EJERCICIO PROPUESTO A
Indica si cada afirmación concuerda con el fragmento sobre Andy Cherniavsky: (i) su madre estudiaba psicología en 1960; (ii) la casa de Vicente López la había comprado su padre; (iii) tuvo quince años de romance con Andrés Calamaro. Responde sí o no a cada una y cita textualmente las palabras del fragmento que lo deciden.

FRAGMENTO PARA LEER
________________________________________

Pionera, o adelantada, aparecen como intentos de definición para una artista que ocupó desde muy joven un espacio –al costado, o pegado a los escenarios– por entonces reservado con exclusividad a los varones.
Pero no, no alcanza. Andy Cherniavsky es una sobreviviente. He aquí sus credenciales: resistió una infancia en condición de desamparo, el temprano abandono de sus padres, la muerte de su hermano adolescente, la experimentación de su madre (la psicóloga Martha Berlin) con el LSD y el nudismo, la locura de la década musical más desaforada del país, las peleas a la salida de los recitales, la irrupción del sida en sus círculos próximos y –casi trivialidades– el infausto show de The Cure en Ferro en 1987, una larga convivencia de amigos con Charly García y diez años de romance con Andrés Calamaro.
“A veces siento que tengo mil vidas”, se anticipa ella a cualquier pregunta. “Creo que hay una Andy hecha pelota, deshecha, y otra batalladora y fuerte, que logró salir adelante, sola”.
Resulta que no hay nada más ajeno a esta historia que ese cliché de la niñez soleada, alegre y con gusto a caramelos. La primera instantánea fatídica, en su memoria, es esa en la que su padre (el realizador y productor cultural Daniel Cherniavsky) reunió a la familia en la sala de esa casa enorme en Vicente López que les habían regalado sus abuelos, y anunció el proyecto de montar ahí mismo un colegio, con jardín de infantes, colonia de vacaciones y hogar para pupilos.
“De repente, hubo una invasión; gente por todos lados, profesores de pintura, de natación, los cuidadores de los chicos. Mucho bullicio, pero mucho, mucho”, insiste. “Yo era una nena que no entendía cuál era su lugar ahí, que no tenía una vida familiar normal. Todo era muy grande, y yo muy pequeña. Como mecanismo de defensa, me escondía. Fue una época de una soledad terrible”.
¿Cómo manejaban la situación sus padres?
Me pasa algo muy loco. Cuando vuelvo a mi infancia, me acuerdo de todo, menos de mis viejos. Básicamente, porque no estaban. Mi mamá estudiaba psicología, fue una de las primeras mujeres en la carrera; era 1960. Mi padre vivía dedicado a la cultura (dirigía el Centro de Artes y Ciencias, un espacio vanguardista por el que pasaron Pappo’s Blues, Chico Buarque, Astor Piazzolla y Santana, entre otros).
Eran dos personas que estaban rompiendo con todos los esquemas tradicionales de una familia judía de esos tiempos, que si bien no era ortodoxa, adhería a muchas formalidades... Y, claro, en los años 60 empezó esa gran búsqueda de libertad, a la cual mis viejos se sumaron (...).
¿Recuerda qué pensaba en esos días?
Recuerdo que no sabía qué carajo hacer... Estaba a cargo de la casa y de mi hermano menor. Era durísimo. Mis tíos y abuelos estaban presentes, pero cada uno tenía su trabajo, sus obligaciones. Con Ari, al menos, seguíamos yendo al colegio. Pero un día él decidió abandonarlo. Ahí me desbordé. Me tiré en la cama a llorar sin consuelo; “No sé más qué hacer”, repetía... Al terminar la escuela, empecé a estudiar psicología. Ahí es cuando Ariel viaja a España.

________________________________________

EJERCICIO PROPUESTO B
Cuenta cuántas líneas de los registros contienen la cadena "kern", distinguiendo mayúsculas de minúsculas, y responde solo con el número.

________________________________________

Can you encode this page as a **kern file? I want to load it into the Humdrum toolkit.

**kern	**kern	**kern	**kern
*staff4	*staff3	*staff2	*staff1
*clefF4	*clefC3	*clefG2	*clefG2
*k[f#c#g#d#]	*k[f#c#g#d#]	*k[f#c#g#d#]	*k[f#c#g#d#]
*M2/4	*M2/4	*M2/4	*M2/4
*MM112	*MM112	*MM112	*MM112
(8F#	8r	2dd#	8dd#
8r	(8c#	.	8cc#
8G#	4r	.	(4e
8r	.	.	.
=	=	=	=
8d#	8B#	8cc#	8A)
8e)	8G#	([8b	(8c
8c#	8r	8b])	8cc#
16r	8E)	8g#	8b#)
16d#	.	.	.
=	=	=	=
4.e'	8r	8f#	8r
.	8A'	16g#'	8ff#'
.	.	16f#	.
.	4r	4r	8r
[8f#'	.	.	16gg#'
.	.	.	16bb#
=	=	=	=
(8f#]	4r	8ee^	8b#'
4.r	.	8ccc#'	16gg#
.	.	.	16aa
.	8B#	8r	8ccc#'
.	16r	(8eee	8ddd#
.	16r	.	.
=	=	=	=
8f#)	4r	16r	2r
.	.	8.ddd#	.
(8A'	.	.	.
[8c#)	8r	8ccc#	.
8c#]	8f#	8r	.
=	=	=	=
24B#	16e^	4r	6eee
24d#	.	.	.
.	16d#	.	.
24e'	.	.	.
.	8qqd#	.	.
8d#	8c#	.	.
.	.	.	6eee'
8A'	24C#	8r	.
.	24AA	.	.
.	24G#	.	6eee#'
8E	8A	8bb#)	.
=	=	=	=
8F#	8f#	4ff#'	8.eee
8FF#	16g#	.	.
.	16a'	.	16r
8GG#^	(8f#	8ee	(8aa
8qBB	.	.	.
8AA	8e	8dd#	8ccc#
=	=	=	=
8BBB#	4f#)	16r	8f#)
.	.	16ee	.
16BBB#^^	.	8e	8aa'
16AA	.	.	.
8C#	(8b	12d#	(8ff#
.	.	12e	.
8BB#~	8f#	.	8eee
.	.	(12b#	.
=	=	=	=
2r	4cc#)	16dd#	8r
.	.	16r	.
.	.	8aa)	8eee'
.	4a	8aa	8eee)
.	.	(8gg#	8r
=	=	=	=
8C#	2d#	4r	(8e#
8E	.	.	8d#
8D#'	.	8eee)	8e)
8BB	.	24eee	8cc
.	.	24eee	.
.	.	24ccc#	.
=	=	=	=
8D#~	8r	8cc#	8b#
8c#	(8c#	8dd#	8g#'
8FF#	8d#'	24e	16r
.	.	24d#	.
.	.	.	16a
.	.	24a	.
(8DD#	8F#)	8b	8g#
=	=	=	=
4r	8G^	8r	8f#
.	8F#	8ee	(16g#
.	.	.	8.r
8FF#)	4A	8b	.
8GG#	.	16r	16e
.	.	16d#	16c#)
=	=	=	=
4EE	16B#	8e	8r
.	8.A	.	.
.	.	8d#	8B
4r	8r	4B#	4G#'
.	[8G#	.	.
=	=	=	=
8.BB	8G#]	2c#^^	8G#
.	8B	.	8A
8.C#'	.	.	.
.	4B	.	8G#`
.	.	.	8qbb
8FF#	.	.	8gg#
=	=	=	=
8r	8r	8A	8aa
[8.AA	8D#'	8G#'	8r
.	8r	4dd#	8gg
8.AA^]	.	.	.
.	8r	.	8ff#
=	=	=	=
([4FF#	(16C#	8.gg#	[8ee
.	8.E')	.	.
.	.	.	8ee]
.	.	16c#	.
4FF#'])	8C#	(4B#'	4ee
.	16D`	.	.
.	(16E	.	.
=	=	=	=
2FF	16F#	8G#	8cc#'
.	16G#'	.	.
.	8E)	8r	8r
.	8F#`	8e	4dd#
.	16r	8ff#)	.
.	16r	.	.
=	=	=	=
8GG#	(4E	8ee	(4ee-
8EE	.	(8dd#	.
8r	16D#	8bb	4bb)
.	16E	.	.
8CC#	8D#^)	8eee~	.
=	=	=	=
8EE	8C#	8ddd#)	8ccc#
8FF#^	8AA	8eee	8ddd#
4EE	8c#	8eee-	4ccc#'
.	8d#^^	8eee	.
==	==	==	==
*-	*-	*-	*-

________________________________________

RESULTADO OBTENIDO A
(i) Sí: “Mi mamá estudiaba psicología, fue una de las primeras mujeres en la carrera; era 1960”.
(ii) No: “esa casa enorme en Vicente López que les habían regalado sus abuelos”.
(iii) No: “diez años de romance con Andrés Calamaro”.

RESULTADO OBTENIDO B
2